▶ ACTIONS TO TAKE
(a) Using the newsletter excerpt, decide for each statement whether it agrees with the text: (i) The COBALT2.0 Phase 2 project has stopped as planned, and its next sprint begins in mid-September. (ii) The pulse shaper was installed in every remote station. (iii) The WR-LEN White Rabbit nodes cost more than the OPNT switches. Answer each with yes or no and quote the words of the text that decide it.
(b) Summarize the newsletter excerpt in two sentences.

▶ SOURCE DOCUMENT

_ _ _ _ _ _ _

Many of us enjoyed a well-deserved summer leave. I hope you had a good and relaxing time. In the meantime, work on LOFAR2.0 design steadily progressed. As you will see in this Newsletter, the new LOFAR system is getting shape and an increasing number of prototypes is appearing on the benches. Happy reading!

Wim van Cappellen 


Andre Gunst

Although a lot of work is done in developing and accommodating LOFAR2.0 stations within LOFAR, also LOFAR1 stations need to be supported. For this, a design decision document was written and since then a new sub-system is added to the LOFAR2.0 architecture as depicted in Figure 1: the Station1 sub-system. The solution chosen is to hide the LOFAR1 station with a wrapper, such that other systems can interact with the LOFAR1 station with “just” another configuration. In due time a project needs to be started to realise the LOFAR1 station wrapper. By this elegant solution, the renewed Telescope Manager system for LOFAR2.0 can already be used when the wrapper is available, prior to the roll-out of LOFAR2.0 stations.

Top level architecture of LOFAR2.0


COBALT2.0 phase 2

René Kaptijn

The COBALT2.0 Phase 2 project is currently halted (as planned). The next sprint will start mid-September.


Timing Distributor

René Kaptijn

The Timing Distributor project had a severe delay because the 1 PPS signal from the White Rabbit switches was too weak to trigger the station timing. Just before the summer vacation we successfully produced and tested a module (“pulse shaper”) to solve this issue. We have built this solution into remote stations RS307 and RS208. Then we did a test observation. The system was stable and the first results look good.

In parallel, we purchased a few WR-LEN White Rabbit nodes from Seven Solutions. These are much cheaper than the OPNT switches. We are evaluating if these nodes fulfil our requirements.

_ _ _ _ _ _ _

▶ EXTRACTED DATA
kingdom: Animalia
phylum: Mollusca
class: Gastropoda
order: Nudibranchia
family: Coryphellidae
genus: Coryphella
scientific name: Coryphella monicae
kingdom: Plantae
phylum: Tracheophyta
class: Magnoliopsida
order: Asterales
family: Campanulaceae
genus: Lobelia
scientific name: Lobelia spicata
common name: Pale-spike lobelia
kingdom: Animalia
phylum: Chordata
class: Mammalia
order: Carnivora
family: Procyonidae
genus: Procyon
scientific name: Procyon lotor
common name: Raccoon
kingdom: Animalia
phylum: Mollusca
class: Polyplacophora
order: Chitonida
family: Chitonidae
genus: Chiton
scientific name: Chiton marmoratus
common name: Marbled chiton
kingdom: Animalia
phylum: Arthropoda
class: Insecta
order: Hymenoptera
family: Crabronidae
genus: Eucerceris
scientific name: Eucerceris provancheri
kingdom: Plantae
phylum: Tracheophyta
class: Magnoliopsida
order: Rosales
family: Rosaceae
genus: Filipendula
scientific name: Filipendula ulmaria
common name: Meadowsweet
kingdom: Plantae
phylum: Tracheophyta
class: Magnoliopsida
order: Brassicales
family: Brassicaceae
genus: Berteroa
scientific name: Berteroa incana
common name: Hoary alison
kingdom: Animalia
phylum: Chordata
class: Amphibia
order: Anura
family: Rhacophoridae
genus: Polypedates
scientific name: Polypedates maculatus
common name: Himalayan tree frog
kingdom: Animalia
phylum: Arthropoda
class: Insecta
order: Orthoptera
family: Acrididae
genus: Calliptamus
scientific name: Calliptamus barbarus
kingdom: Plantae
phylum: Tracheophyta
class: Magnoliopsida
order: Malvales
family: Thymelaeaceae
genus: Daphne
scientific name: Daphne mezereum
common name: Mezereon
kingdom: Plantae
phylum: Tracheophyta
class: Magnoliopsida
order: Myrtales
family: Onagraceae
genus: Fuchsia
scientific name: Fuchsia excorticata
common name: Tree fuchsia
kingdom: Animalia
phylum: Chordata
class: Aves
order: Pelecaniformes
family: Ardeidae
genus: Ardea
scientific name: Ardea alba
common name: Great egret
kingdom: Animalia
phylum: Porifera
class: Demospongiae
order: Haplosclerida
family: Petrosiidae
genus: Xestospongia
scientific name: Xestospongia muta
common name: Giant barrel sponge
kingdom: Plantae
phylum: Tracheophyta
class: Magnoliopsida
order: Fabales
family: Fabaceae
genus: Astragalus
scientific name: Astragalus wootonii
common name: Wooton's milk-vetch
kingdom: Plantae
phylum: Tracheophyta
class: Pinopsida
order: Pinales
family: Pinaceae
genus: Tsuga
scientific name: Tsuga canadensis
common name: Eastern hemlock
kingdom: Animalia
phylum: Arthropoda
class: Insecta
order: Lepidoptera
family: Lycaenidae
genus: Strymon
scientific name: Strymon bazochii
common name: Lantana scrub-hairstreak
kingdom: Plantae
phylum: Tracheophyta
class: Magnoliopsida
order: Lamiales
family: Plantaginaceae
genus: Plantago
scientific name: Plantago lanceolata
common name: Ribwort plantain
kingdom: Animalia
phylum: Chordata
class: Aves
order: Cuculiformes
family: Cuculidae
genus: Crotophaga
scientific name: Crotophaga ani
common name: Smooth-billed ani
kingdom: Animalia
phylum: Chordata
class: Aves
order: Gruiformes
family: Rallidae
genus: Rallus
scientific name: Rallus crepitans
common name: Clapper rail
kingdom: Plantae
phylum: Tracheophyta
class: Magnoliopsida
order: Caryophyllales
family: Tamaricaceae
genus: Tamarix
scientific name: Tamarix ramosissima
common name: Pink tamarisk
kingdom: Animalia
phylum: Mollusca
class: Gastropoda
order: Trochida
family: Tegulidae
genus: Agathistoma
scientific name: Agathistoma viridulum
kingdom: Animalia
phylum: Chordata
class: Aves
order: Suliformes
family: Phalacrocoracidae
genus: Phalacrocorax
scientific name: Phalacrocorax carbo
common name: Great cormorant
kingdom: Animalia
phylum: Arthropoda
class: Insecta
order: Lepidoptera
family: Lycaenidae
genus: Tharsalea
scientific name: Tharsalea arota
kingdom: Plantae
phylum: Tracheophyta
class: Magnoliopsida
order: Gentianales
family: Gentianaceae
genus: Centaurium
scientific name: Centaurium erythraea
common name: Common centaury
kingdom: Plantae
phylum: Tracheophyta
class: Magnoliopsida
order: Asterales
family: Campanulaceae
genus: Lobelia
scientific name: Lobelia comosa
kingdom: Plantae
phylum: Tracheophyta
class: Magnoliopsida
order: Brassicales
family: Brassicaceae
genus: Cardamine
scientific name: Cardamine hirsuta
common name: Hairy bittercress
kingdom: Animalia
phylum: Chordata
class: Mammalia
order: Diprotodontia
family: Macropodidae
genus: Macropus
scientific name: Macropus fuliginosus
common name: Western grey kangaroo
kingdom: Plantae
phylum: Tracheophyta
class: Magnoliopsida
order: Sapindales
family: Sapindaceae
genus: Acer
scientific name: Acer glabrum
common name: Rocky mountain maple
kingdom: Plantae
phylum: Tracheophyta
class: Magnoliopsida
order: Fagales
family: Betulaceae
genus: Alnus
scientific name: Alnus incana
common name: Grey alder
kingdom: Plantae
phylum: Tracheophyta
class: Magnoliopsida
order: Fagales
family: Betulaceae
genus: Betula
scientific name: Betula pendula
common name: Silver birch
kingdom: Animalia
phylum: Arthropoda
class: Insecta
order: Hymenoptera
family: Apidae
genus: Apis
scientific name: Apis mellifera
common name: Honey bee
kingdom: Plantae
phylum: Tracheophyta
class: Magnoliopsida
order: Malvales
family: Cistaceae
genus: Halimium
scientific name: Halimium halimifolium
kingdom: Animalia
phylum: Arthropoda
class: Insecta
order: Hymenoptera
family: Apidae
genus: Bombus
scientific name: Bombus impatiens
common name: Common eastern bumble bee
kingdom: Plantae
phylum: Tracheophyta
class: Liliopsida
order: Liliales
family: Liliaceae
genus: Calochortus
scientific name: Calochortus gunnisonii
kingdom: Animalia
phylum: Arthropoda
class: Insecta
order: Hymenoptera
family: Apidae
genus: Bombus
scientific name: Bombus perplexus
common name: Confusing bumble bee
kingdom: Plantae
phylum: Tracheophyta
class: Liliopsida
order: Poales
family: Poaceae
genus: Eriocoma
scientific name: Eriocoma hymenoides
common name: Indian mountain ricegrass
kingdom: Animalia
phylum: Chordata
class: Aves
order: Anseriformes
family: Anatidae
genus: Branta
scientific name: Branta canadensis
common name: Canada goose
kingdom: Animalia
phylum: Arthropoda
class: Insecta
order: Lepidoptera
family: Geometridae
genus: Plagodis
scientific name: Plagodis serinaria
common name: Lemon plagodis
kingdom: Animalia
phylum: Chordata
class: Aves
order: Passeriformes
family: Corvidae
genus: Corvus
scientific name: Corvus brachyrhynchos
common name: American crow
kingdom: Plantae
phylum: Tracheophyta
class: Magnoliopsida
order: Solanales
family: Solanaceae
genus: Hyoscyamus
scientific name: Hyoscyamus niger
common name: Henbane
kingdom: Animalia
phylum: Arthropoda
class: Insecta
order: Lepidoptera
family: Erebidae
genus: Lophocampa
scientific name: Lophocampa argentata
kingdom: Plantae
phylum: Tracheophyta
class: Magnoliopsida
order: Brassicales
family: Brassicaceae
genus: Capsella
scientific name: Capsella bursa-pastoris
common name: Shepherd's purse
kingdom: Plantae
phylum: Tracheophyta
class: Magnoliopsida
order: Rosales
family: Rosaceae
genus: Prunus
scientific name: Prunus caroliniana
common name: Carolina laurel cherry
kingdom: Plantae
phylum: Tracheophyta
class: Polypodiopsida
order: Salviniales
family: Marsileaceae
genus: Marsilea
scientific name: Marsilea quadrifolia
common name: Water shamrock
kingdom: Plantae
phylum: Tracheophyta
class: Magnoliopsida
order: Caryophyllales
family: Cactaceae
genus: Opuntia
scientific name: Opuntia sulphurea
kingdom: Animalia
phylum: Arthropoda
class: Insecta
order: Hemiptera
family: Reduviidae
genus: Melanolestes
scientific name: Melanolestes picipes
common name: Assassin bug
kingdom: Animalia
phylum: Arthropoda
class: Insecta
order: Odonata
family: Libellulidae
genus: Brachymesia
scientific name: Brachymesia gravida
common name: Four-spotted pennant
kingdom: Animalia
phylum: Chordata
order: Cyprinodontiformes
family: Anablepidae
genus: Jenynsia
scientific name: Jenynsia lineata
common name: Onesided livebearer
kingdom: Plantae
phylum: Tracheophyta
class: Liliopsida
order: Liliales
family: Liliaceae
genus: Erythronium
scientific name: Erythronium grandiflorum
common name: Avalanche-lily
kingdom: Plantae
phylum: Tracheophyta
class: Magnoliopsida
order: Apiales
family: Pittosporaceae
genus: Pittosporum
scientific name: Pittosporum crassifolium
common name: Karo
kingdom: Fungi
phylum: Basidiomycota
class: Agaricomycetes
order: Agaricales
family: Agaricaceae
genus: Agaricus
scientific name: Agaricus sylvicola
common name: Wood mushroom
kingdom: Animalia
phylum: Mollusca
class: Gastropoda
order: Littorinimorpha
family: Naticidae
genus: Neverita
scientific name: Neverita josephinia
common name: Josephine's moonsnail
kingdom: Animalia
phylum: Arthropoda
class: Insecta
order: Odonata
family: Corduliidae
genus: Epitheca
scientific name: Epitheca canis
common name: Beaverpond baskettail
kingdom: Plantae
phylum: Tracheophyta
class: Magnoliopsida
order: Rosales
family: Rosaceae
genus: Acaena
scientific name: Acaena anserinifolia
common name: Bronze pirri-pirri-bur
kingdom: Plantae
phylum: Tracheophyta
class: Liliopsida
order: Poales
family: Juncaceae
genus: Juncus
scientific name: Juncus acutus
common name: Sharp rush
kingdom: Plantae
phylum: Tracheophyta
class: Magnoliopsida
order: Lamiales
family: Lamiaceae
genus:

_ _ _ _ _ _ _

▶ RESPONSES TO THE TASKS
(a)
(i) Yes: "The COBALT2.0 Phase 2 project is currently halted (as planned). The next sprint will start mid-September."
(ii) No: "We have built this solution into remote stations RS307 and RS208."
(iii) No: "These are much cheaper than the OPNT switches."

(b) LOFAR1 stations are to be supported through a new Station1 sub-system that hides each LOFAR1 station behind a wrapper, so the renewed Telescope Manager can be used once the wrapper is available and before LOFAR2.0 stations roll out. COBALT2.0 Phase 2 is paused until mid-September, while the Timing Distributor project has addressed a too-weak 1 PPS signal with a pulse shaper tested in remote stations RS307 and RS208 and is evaluating cheaper WR-LEN White Rabbit nodes.